### REQUIRED WORK
Only the pictures should be dropped; every line of the data must come back exactly as written.

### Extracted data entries
--- START ---

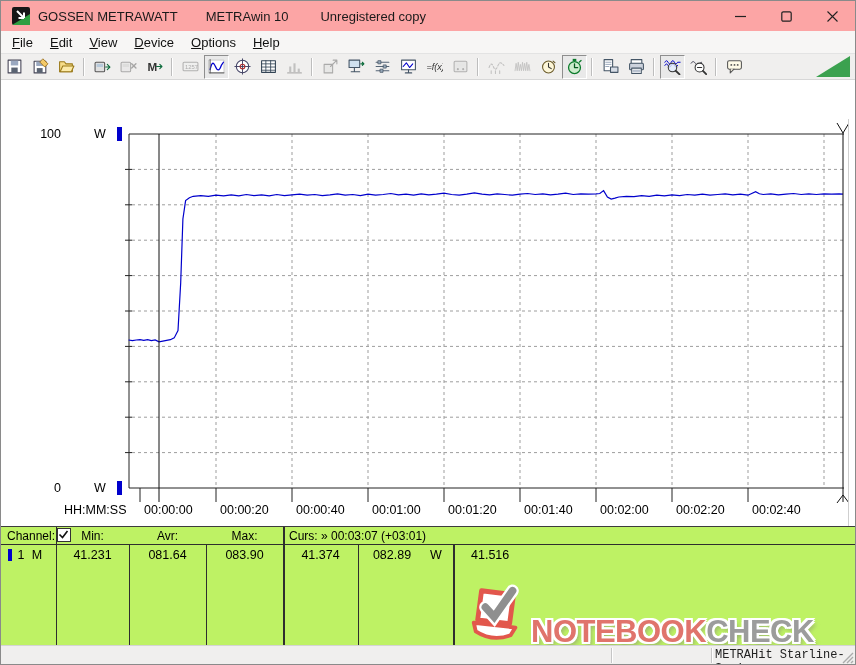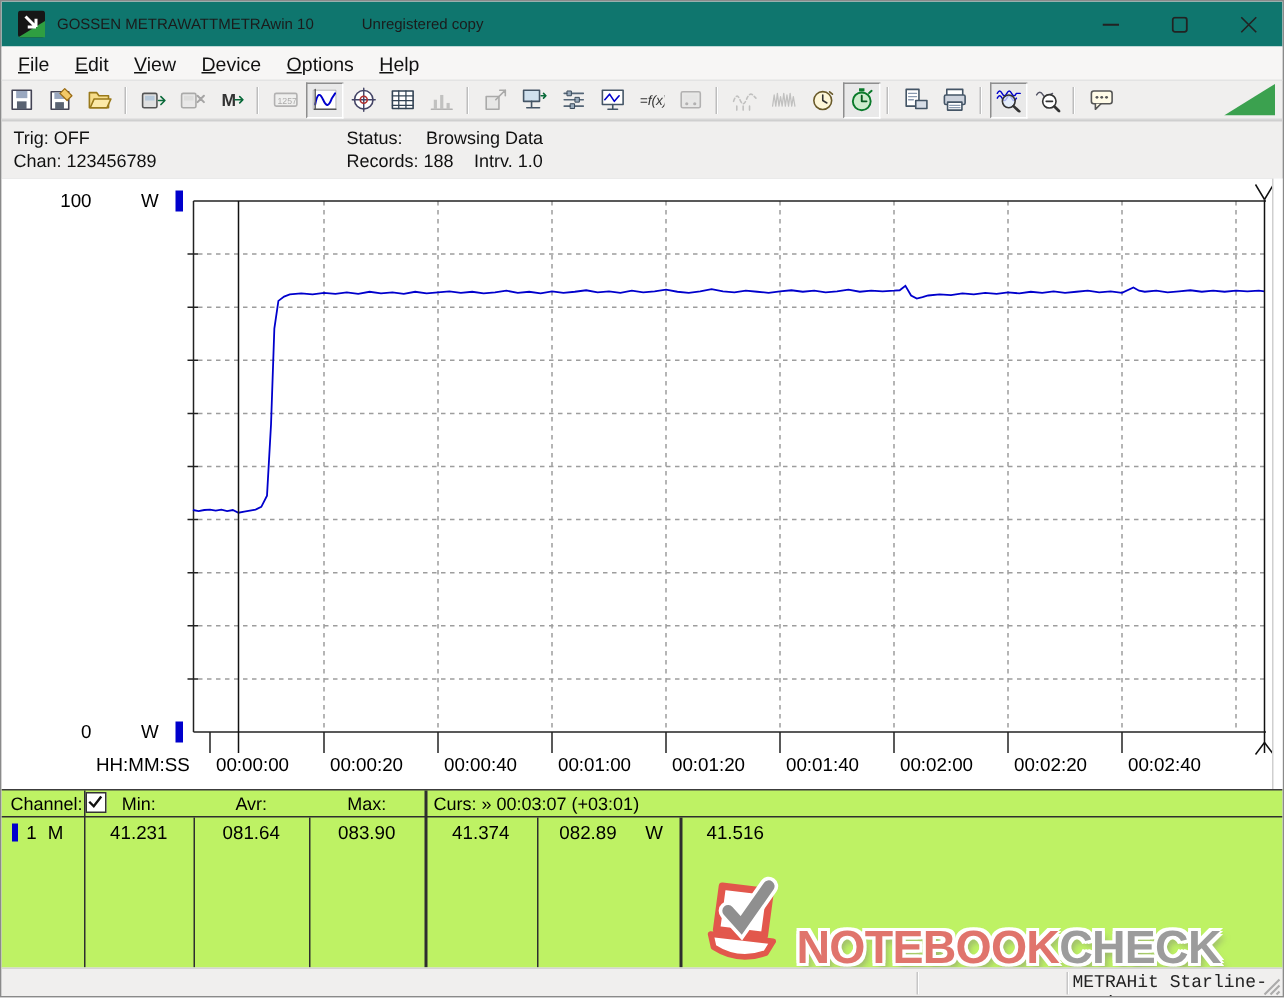--- a/index.html
+++ b/index.html
@@ -1,22 +1,22 @@
 <!DOCTYPE html>
 <html><head>
 <meta charset="utf-8">
 <style>
   html,body{margin:0;padding:0;background:#cfcfcf;font-family:"Liberation Sans","DejaVu Sans",sans-serif;}
   #window{position:relative;width:854px;height:663px;margin:0 auto;background:#fff;border:1px solid #8a8a8a;overflow:hidden;}
   
-  #title-bar{position:absolute;left:0;top:0;width:100%;height:30px;background:#0f766e;display:flex;align-items:center;font-size:10px;color:#1b1b1b;}
+  #title-bar{position:absolute;left:0;top:0;width:100%;height:30px;background:#fca5a5;display:flex;align-items:center;font-size:13px;color:#1b1b1b;}
   #app-icon{margin-left:11px;width:18px;height:18px;flex:0 0 auto;}
   .title-seg{white-space:nowrap;}
   #title-app{margin-left:8px;}
-  #title-prog{text-align:right;}
+  #title-prog{margin-left:28px;text-align:right;}
   #title-lic{margin-left:32px;}
   #win-controls{position:absolute;right:0;top:0;height:30px;display:flex;}
   .wbtn{width:46px;height:30px;display:flex;align-items:center;justify-content:center;color:#222;}
   
   #menu-bar{position:absolute;left:0;top:30px;width:100%;height:22px;background:#f7f6f5;border-bottom:1px solid #e3e3e3;display:flex;align-items:center;font-size:13px;color:#111;}
   .menu-item{padding:2px 8px;margin-left:1px;cursor:default;}
   .menu-item:first-child{margin-left:3px;}
   .u{text-decoration:underline;}
   
   #toolbar{position:absolute;left:0;top:53px;width:100%;height:25px;background:#f0efee;border-bottom:1px solid #d7d7d7;display:flex;align-items:center;}
@@ -284,28 +284,20 @@
           <circle cx="5" cy="6.5" r="0.9" fill="#555"></circle>
           <circle cx="8" cy="6.5" r="0.9" fill="#555"></circle>
           <circle cx="11" cy="6.5" r="0.9" fill="#555"></circle>
         </svg>
       </div>
       <svg id="toolbar-triangle" width="34" height="21" viewBox="0 0 34 21">
         <polygon points="0,21 34,21 34,0" fill="#3ba14f"></polygon>
       </svg>
   </div>
 
-  <div id="status-panel">
-    <span class="sp-line" style="left:8px;top:4px;">Trig: OFF</span>
-    <span class="sp-line" style="left:8px;top:19px;">Chan: 123456789</span>
-    <span class="sp-line" style="left:230px;top:4px;">Status:</span>
-    <span class="sp-line" style="left:283px;top:4px;">Browsing Data</span>
-    <span class="sp-line" style="left:230px;top:19px;">Records: 188</span>
-    <span class="sp-line" style="left:315px;top:19px;">Intrv. 1.0</span>
-  </div>
 
   <div id="chart-panel">
     <svg id="chart-svg" width="856" height="407" viewBox="0 0 856 407">
         <line x1="131" y1="333.6" x2="843" y2="333.6" stroke="#9d9d9d" stroke-width="1" stroke-dasharray="3 3"></line>
         <line x1="124" y1="333.6" x2="131" y2="333.6" stroke="#222" stroke-width="1"></line>
         <line x1="131" y1="298.2" x2="843" y2="298.2" stroke="#9d9d9d" stroke-width="1" stroke-dasharray="3 3"></line>
         <line x1="124" y1="298.2" x2="131" y2="298.2" stroke="#222" stroke-width="1"></line>
         <line x1="131" y1="262.8" x2="843" y2="262.8" stroke="#9d9d9d" stroke-width="1" stroke-dasharray="3 3"></line>
         <line x1="124" y1="262.8" x2="131" y2="262.8" stroke="#222" stroke-width="1"></line>
         <line x1="131" y1="227.4" x2="843" y2="227.4" stroke="#9d9d9d" stroke-width="1" stroke-dasharray="3 3"></line>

--- END ---

### EXERCISE ANSWER
--- a/index.html
+++ b/index.html
@@ -1,22 +1,22 @@
 <!DOCTYPE html>
 <html><head>
 <meta charset="utf-8">
 <style>
   html,body{margin:0;padding:0;background:#cfcfcf;font-family:"Liberation Sans","DejaVu Sans",sans-serif;}
   #window{position:relative;width:854px;height:663px;margin:0 auto;background:#fff;border:1px solid #8a8a8a;overflow:hidden;}
   
-  #title-bar{position:absolute;left:0;top:0;width:100%;height:30px;background:#0f766e;display:flex;align-items:center;font-size:10px;color:#1b1b1b;}
+  #title-bar{position:absolute;left:0;top:0;width:100%;height:30px;background:#fca5a5;display:flex;align-items:center;font-size:13px;color:#1b1b1b;}
   #app-icon{margin-left:11px;width:18px;height:18px;flex:0 0 auto;}
   .title-seg{white-space:nowrap;}
   #title-app{margin-left:8px;}
-  #title-prog{text-align:right;}
+  #title-prog{margin-left:28px;text-align:right;}
   #title-lic{margin-left:32px;}
   #win-controls{position:absolute;right:0;top:0;height:30px;display:flex;}
   .wbtn{width:46px;height:30px;display:flex;align-items:center;justify-content:center;color:#222;}
   
   #menu-bar{position:absolute;left:0;top:30px;width:100%;height:22px;background:#f7f6f5;border-bottom:1px solid #e3e3e3;display:flex;align-items:center;font-size:13px;color:#111;}
   .menu-item{padding:2px 8px;margin-left:1px;cursor:default;}
   .menu-item:first-child{margin-left:3px;}
   .u{text-decoration:underline;}
   
   #toolbar{position:absolute;left:0;top:53px;width:100%;height:25px;background:#f0efee;border-bottom:1px solid #d7d7d7;display:flex;align-items:center;}
@@ -284,28 +284,20 @@
           <circle cx="5" cy="6.5" r="0.9" fill="#555"></circle>
           <circle cx="8" cy="6.5" r="0.9" fill="#555"></circle>
           <circle cx="11" cy="6.5" r="0.9" fill="#555"></circle>
         </svg>
       </div>
       <svg id="toolbar-triangle" width="34" height="21" viewBox="0 0 34 21">
         <polygon points="0,21 34,21 34,0" fill="#3ba14f"></polygon>
       </svg>
   </div>
 
-  <div id="status-panel">
-    <span class="sp-line" style="left:8px;top:4px;">Trig: OFF</span>
-    <span class="sp-line" style="left:8px;top:19px;">Chan: 123456789</span>
-    <span class="sp-line" style="left:230px;top:4px;">Status:</span>
-    <span class="sp-line" style="left:283px;top:4px;">Browsing Data</span>
-    <span class="sp-line" style="left:230px;top:19px;">Records: 188</span>
-    <span class="sp-line" style="left:315px;top:19px;">Intrv. 1.0</span>
-  </div>
 
   <div id="chart-panel">
     <svg id="chart-svg" width="856" height="407" viewBox="0 0 856 407">
         <line x1="131" y1="333.6" x2="843" y2="333.6" stroke="#9d9d9d" stroke-width="1" stroke-dasharray="3 3"></line>
         <line x1="124" y1="333.6" x2="131" y2="333.6" stroke="#222" stroke-width="1"></line>
         <line x1="131" y1="298.2" x2="843" y2="298.2" stroke="#9d9d9d" stroke-width="1" stroke-dasharray="3 3"></line>
         <line x1="124" y1="298.2" x2="131" y2="298.2" stroke="#222" stroke-width="1"></line>
         <line x1="131" y1="262.8" x2="843" y2="262.8" stroke="#9d9d9d" stroke-width="1" stroke-dasharray="3 3"></line>
         <line x1="124" y1="262.8" x2="131" y2="262.8" stroke="#222" stroke-width="1"></line>
         <line x1="131" y1="227.4" x2="843" y2="227.4" stroke="#9d9d9d" stroke-width="1" stroke-dasharray="3 3"></line>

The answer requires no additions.